- [DOCUMENT EXCERPT]:
-- Begin --

Tuesday, 28 April 2015

Same sex partnerships

I stand firmly among those who consider undue attention and energy debating same sex marriage issues is a distraction from our primary missional mandate. Following a published article last week, however, I think it is necessary for me to clarify some things, with my own voice, especially whilst apart on sabbatical and apart from face-to-face conversations. I need to explain this merely reflects something of my own perspective and does not suggest anyone else, or body, is necessarily taking my own view.

The suggestion, which concerns me the most, is the following:

The West of England Baptist Association (WEBA) – one of 13 regional associations of the Baptist Union of Great Britain – has effectively challenged guidance issued by the Union which says each minister can make up its own mind on the issue of same sex marriage.

Not only am I a fully committed member of our Baptist family and take my responsibilities as a Regional Minister very seriously, but this comment is not true on two counts:

The Baptist Union has not issued any such guidelines. Although I can understand why this has been misunderstood, it remains a misunderstanding. As a Baptist Union we (please note) have made no changes to the disciplinary guidelines for Accredited Baptist Ministers, which proscribe any teaching or support of same sex relationships as acceptable alternatives to the traditional understanding of marriage and relationships. Any such support remains a matter for discipline under these guidelines, which are themselves administered by the Ministry Team in Baptist House. The comments made at last years Assembly, which I was present for, are on the BU website. As a Regional Minister, I share responsibiity as guardians of the covenant, which is at the heart of our associating together.

-- End --

- [STORED ROWS]:

-- Begin --

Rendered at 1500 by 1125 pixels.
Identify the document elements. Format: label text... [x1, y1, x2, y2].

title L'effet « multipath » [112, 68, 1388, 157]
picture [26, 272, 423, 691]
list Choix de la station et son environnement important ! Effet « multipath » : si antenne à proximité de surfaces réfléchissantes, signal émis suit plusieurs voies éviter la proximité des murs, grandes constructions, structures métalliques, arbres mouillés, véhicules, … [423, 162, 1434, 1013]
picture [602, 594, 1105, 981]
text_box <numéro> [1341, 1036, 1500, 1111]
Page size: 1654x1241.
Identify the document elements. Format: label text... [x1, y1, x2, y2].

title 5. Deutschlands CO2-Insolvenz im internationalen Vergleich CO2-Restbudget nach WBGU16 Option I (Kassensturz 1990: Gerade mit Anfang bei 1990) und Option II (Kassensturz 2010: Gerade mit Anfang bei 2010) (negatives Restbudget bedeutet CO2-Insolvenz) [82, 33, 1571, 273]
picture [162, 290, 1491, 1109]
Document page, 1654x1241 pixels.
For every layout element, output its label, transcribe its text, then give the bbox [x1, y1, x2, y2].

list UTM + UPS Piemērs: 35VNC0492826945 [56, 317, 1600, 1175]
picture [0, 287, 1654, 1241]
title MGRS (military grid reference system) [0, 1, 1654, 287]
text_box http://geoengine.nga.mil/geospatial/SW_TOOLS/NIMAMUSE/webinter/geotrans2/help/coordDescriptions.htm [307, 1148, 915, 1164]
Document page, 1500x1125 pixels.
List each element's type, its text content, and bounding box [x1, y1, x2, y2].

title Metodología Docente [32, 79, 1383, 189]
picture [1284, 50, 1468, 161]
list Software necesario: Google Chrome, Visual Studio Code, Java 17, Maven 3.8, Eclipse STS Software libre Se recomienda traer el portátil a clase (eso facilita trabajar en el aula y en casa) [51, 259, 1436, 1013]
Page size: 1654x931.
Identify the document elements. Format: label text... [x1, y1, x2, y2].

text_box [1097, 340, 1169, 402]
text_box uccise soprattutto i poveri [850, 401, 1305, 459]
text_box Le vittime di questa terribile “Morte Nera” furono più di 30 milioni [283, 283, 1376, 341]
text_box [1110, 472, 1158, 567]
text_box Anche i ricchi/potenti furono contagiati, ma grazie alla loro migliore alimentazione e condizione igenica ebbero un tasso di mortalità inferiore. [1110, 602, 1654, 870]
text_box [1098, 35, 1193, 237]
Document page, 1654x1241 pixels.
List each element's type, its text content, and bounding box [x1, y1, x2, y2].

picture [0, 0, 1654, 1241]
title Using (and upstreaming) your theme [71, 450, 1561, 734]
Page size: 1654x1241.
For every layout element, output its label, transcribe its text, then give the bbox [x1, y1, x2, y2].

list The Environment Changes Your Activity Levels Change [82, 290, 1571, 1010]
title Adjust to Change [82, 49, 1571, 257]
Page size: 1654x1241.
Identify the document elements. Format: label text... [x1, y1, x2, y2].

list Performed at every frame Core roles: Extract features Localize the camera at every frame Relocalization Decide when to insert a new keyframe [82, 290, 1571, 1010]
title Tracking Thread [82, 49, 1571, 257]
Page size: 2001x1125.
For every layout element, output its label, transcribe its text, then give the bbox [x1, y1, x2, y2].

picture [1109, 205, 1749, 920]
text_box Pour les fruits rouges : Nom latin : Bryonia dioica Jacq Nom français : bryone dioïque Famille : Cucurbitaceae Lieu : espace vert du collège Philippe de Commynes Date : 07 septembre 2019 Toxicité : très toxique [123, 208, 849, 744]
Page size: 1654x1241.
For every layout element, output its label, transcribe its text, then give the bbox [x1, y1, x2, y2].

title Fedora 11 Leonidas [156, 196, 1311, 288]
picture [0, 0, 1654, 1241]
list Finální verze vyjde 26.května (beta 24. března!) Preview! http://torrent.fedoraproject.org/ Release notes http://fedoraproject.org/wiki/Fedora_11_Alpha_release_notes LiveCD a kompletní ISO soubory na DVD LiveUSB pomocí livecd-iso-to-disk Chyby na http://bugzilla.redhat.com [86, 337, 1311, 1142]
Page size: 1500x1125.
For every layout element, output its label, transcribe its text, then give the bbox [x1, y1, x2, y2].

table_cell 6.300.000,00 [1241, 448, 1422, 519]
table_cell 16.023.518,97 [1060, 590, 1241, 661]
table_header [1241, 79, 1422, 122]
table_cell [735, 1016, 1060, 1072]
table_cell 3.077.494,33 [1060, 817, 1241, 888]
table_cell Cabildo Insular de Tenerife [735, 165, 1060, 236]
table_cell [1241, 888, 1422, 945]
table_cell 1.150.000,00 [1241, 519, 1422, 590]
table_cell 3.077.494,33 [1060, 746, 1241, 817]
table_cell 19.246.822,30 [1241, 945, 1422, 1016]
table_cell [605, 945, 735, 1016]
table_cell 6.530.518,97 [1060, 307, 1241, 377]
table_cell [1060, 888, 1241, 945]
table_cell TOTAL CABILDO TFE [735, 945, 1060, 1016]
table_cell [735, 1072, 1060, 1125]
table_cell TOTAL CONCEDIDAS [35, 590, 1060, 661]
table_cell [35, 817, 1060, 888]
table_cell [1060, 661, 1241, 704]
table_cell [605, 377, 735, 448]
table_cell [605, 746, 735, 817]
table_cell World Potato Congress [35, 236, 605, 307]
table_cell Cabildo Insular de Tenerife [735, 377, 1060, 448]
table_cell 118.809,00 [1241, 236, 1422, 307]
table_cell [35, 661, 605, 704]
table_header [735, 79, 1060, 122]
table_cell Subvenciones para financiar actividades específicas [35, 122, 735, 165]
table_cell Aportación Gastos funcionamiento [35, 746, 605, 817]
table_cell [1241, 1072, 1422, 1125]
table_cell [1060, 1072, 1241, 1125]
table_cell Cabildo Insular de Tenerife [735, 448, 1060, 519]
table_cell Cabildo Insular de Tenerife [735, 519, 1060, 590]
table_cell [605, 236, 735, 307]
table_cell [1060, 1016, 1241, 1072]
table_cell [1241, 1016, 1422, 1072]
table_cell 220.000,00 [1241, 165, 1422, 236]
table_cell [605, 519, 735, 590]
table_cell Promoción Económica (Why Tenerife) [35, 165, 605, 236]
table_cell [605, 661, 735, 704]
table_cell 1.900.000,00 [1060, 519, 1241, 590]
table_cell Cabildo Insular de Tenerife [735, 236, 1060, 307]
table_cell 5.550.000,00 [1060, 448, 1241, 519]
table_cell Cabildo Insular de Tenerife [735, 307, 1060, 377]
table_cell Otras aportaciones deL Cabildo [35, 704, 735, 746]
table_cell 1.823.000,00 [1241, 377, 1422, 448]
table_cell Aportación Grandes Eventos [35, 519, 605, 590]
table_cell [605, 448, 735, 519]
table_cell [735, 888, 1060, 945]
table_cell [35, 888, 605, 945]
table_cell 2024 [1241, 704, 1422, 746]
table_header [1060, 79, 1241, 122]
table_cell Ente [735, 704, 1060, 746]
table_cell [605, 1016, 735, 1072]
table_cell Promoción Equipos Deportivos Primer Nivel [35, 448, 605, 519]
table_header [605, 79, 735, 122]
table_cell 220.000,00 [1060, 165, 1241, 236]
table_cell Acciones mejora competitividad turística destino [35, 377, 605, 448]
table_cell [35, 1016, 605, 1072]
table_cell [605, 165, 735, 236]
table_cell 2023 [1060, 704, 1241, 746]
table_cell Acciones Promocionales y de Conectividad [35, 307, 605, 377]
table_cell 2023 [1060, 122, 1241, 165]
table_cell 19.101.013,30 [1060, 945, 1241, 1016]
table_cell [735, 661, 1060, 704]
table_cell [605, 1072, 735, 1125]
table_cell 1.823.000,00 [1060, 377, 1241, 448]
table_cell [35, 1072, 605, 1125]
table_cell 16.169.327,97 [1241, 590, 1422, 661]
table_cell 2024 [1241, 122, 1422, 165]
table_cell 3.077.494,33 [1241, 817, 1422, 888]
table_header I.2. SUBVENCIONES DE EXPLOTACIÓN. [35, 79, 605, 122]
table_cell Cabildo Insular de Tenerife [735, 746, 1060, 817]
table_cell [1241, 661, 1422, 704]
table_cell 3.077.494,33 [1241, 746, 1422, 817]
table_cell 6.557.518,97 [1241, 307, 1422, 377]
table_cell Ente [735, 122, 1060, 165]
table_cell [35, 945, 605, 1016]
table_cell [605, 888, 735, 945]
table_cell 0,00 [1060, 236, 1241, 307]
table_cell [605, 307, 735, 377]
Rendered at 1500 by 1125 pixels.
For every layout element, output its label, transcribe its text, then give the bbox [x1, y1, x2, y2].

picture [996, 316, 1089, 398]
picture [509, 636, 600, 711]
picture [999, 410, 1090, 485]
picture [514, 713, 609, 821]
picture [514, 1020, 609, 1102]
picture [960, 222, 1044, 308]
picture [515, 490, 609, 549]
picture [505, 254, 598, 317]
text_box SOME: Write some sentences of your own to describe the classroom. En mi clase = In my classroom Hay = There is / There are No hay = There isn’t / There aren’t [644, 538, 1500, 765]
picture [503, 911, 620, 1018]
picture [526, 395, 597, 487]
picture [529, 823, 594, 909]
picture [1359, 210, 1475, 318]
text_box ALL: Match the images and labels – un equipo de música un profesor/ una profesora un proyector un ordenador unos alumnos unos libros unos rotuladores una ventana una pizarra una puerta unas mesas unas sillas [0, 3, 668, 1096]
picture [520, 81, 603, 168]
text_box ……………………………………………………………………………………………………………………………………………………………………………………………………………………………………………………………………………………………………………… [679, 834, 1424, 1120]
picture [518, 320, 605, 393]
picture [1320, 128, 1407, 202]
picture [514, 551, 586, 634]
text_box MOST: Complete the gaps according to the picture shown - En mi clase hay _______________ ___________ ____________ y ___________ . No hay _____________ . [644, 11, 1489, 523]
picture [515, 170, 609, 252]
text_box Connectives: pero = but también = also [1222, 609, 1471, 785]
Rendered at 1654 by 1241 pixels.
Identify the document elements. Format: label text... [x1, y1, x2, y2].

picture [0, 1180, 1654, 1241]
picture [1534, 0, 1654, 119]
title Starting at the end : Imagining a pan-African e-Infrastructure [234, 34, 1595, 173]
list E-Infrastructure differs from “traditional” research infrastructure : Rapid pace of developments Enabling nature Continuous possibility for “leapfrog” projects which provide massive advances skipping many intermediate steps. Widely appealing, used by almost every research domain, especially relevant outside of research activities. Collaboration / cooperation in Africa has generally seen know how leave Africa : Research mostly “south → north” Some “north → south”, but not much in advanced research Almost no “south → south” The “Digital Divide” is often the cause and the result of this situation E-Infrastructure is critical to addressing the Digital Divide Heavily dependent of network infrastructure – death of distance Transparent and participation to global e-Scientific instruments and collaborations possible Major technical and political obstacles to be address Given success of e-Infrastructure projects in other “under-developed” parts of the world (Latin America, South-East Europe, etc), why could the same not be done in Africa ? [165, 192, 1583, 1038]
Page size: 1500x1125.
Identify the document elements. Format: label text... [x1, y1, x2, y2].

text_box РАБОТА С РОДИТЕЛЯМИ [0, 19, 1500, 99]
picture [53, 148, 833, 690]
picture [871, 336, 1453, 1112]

-- End --

- [TASK REQUIREMENTS]: In the post on same sex partnerships, who administers the disciplinary guidelines for Accredited Baptist Ministers?

- [SOLVED PROBLEM]: The Ministry Team in Baptist House.